## Work to complete
Go to the line in the entries below that holds "condition is checked." and repeat exactly from there through the line that holds "## Table summary cell", inclusive.

## Extracted material
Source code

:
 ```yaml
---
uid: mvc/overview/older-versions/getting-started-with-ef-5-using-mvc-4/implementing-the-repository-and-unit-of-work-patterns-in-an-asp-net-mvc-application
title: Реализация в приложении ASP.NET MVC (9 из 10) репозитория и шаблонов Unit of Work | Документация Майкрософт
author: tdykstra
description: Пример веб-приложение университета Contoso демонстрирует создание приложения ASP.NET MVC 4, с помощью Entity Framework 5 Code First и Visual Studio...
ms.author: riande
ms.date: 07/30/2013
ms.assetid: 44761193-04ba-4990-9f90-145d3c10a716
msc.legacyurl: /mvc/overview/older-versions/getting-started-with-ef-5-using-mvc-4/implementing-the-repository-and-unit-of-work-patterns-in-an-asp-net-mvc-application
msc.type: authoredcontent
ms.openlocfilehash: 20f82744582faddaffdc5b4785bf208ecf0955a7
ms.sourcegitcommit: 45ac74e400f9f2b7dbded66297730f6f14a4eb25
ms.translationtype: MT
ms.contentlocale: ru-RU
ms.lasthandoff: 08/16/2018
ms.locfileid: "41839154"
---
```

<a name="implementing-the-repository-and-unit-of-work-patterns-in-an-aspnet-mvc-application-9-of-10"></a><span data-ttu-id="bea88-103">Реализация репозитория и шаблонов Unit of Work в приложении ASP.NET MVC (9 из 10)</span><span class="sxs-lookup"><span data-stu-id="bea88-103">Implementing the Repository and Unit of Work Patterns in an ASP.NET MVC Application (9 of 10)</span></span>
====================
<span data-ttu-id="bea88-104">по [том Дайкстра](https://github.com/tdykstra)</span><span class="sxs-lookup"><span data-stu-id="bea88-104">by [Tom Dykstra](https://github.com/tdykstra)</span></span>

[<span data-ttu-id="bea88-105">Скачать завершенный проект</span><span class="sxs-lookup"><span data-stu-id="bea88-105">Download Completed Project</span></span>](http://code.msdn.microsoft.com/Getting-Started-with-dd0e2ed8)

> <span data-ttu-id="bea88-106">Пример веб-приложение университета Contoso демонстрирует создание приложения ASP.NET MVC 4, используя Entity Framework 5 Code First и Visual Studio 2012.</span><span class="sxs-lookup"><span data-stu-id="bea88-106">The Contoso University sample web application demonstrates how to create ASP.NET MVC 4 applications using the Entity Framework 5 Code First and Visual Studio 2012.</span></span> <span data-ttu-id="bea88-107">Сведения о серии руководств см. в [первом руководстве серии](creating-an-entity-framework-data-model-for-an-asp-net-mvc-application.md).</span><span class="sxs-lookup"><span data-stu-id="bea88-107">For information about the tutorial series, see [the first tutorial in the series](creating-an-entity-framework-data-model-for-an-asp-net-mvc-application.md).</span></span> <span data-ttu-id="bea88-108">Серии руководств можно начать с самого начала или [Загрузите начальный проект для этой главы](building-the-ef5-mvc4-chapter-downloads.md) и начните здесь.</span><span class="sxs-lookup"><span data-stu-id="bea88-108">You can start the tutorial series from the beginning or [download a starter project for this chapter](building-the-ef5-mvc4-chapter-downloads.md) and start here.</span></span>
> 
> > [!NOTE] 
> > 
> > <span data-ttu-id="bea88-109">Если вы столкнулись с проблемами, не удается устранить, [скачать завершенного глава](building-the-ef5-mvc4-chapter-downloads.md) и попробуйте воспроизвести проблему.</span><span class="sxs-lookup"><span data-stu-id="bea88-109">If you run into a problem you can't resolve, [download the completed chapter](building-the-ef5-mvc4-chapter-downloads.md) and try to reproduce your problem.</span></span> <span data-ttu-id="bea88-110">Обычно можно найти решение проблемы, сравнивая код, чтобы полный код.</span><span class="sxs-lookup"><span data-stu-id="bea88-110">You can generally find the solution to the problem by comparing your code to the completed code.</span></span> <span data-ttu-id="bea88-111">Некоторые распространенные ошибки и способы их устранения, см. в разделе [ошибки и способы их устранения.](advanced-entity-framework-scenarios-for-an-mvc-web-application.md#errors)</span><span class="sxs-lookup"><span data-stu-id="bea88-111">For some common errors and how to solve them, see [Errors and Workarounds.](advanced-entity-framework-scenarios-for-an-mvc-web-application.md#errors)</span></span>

* * *

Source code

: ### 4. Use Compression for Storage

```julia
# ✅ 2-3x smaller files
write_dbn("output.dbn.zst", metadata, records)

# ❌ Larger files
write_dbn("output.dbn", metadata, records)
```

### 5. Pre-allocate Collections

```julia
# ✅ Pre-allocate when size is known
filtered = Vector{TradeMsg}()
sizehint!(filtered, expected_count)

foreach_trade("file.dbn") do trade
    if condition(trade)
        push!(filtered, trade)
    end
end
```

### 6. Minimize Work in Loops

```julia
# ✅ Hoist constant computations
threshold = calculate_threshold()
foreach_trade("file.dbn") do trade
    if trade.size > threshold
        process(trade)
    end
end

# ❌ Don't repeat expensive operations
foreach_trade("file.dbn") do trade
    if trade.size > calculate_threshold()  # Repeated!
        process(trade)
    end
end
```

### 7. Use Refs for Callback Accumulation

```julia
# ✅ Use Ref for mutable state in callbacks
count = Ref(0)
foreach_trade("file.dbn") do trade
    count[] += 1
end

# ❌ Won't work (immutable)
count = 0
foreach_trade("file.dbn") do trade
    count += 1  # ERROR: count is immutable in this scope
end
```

...

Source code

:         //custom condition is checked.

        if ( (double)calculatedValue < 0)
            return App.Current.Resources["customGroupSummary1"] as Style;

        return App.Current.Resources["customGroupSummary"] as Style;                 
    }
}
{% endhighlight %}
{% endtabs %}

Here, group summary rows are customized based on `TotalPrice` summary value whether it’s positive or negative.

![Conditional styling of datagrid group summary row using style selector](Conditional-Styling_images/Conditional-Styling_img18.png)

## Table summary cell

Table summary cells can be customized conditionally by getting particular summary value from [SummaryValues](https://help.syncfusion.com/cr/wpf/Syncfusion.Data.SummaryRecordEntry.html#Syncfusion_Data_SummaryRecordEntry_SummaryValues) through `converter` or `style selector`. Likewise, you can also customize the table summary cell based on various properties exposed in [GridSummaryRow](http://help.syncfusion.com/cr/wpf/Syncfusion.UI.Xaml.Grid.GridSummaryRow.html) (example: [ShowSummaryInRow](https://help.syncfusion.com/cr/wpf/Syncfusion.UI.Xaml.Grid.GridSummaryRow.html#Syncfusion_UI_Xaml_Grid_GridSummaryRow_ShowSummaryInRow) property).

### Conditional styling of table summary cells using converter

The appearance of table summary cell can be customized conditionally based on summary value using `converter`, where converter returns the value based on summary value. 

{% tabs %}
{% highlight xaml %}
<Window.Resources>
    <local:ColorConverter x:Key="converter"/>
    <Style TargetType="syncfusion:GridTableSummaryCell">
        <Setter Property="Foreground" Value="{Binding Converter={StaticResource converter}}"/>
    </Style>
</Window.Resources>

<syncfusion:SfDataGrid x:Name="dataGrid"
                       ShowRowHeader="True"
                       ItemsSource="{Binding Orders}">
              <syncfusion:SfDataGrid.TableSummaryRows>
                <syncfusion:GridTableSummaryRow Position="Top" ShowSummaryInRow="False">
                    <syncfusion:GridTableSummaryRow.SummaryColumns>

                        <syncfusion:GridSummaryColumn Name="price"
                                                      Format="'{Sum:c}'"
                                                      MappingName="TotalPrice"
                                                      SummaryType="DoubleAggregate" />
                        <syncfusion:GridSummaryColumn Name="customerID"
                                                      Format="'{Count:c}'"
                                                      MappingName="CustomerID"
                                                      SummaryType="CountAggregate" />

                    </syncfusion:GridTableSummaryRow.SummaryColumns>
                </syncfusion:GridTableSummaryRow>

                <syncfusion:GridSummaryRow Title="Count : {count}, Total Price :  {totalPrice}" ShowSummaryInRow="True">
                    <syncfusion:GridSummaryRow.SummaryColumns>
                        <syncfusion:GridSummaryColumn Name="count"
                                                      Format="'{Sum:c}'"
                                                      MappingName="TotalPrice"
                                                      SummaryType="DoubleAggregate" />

## Task response
:         //custom condition is checked.

        if ( (double)calculatedValue < 0)
            return App.Current.Resources["customGroupSummary1"] as Style;

        return App.Current.Resources["customGroupSummary"] as Style;                 
    }
}
{% endhighlight %}
{% endtabs %}

Here, group summary rows are customized based on `TotalPrice` summary value whether it’s positive or negative.

![Conditional styling of datagrid group summary row using style selector](Conditional-Styling_images/Conditional-Styling_img18.png)

## Table summary cell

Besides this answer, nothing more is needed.